AIM: Update the listing below by changing every "catalogue / barcode" to "catalog / barcode". Leave every other part of the lines as it is.

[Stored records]
......

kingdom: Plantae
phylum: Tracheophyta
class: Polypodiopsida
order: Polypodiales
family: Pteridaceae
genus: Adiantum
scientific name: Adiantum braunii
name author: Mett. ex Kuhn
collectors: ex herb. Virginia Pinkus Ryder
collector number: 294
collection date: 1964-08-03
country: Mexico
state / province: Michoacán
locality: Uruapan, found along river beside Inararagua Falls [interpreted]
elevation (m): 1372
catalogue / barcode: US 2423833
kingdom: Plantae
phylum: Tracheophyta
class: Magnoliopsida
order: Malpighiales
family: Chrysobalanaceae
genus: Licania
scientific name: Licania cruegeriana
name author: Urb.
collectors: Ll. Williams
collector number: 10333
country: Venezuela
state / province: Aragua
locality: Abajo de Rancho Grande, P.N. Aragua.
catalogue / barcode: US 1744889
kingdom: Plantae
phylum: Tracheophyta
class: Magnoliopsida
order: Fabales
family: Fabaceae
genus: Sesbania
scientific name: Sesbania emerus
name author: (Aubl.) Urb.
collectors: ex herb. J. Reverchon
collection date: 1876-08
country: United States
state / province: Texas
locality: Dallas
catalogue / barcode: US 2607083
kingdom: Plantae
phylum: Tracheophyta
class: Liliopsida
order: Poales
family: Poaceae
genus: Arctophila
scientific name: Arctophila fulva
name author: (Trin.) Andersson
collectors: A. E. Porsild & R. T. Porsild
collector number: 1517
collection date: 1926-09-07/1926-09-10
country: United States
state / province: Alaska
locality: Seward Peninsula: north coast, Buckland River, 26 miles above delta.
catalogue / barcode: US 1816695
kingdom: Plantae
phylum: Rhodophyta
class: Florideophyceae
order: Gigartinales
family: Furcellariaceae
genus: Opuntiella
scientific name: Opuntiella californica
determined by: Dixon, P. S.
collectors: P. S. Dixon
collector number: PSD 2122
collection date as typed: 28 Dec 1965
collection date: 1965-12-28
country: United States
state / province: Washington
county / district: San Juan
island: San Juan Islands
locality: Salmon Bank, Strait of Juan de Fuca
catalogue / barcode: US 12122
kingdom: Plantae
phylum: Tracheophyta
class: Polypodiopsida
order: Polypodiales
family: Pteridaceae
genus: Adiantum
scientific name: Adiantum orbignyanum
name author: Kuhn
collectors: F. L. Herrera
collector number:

......

COMPLETE RESPONSE:
kingdom: Plantae
phylum: Tracheophyta
class: Polypodiopsida
order: Polypodiales
family: Pteridaceae
genus: Adiantum
scientific name: Adiantum braunii
name author: Mett. ex Kuhn
collectors: ex herb. Virginia Pinkus Ryder
collector number: 294
collection date: 1964-08-03
country: Mexico
state / province: Michoacán
locality: Uruapan, found along river beside Inararagua Falls [interpreted]
elevation (m): 1372
catalog / barcode: US 2423833
kingdom: Plantae
phylum: Tracheophyta
class: Magnoliopsida
order: Malpighiales
family: Chrysobalanaceae
genus: Licania
scientific name: Licania cruegeriana
name author: Urb.
collectors: Ll. Williams
collector number: 10333
country: Venezuela
state / province: Aragua
locality: Abajo de Rancho Grande, P.N. Aragua.
catalog / barcode: US 1744889
kingdom: Plantae
phylum: Tracheophyta
class: Magnoliopsida
order: Fabales
family: Fabaceae
genus: Sesbania
scientific name: Sesbania emerus
name author: (Aubl.) Urb.
collectors: ex herb. J. Reverchon
collection date: 1876-08
country: United States
state / province: Texas
locality: Dallas
catalog / barcode: US 2607083
kingdom: Plantae
phylum: Tracheophyta
class: Liliopsida
order: Poales
family: Poaceae
genus: Arctophila
scientific name: Arctophila fulva
name author: (Trin.) Andersson
collectors: A. E. Porsild & R. T. Porsild
collector number: 1517
collection date: 1926-09-07/1926-09-10
country: United States
state / province: Alaska
locality: Seward Peninsula: north coast, Buckland River, 26 miles above delta.
catalog / barcode: US 1816695
kingdom: Plantae
phylum: Rhodophyta
class: Florideophyceae
order: Gigartinales
family: Furcellariaceae
genus: Opuntiella
scientific name: Opuntiella californica
determined by: Dixon, P. S.
collectors: P. S. Dixon
collector number: PSD 2122
collection date as typed: 28 Dec 1965
collection date: 1965-12-28
country: United States
state / province: Washington
county / district: San Juan
island: San Juan Islands
locality: Salmon Bank, Strait of Juan de Fuca
catalog / barcode: US 12122
kingdom: Plantae
phylum: Tracheophyta
class: Polypodiopsida
order: Polypodiales
family: Pteridaceae
genus: Adiantum
scientific name: Adiantum orbignyanum
name author: Kuhn
collectors: F. L. Herrera
collector number:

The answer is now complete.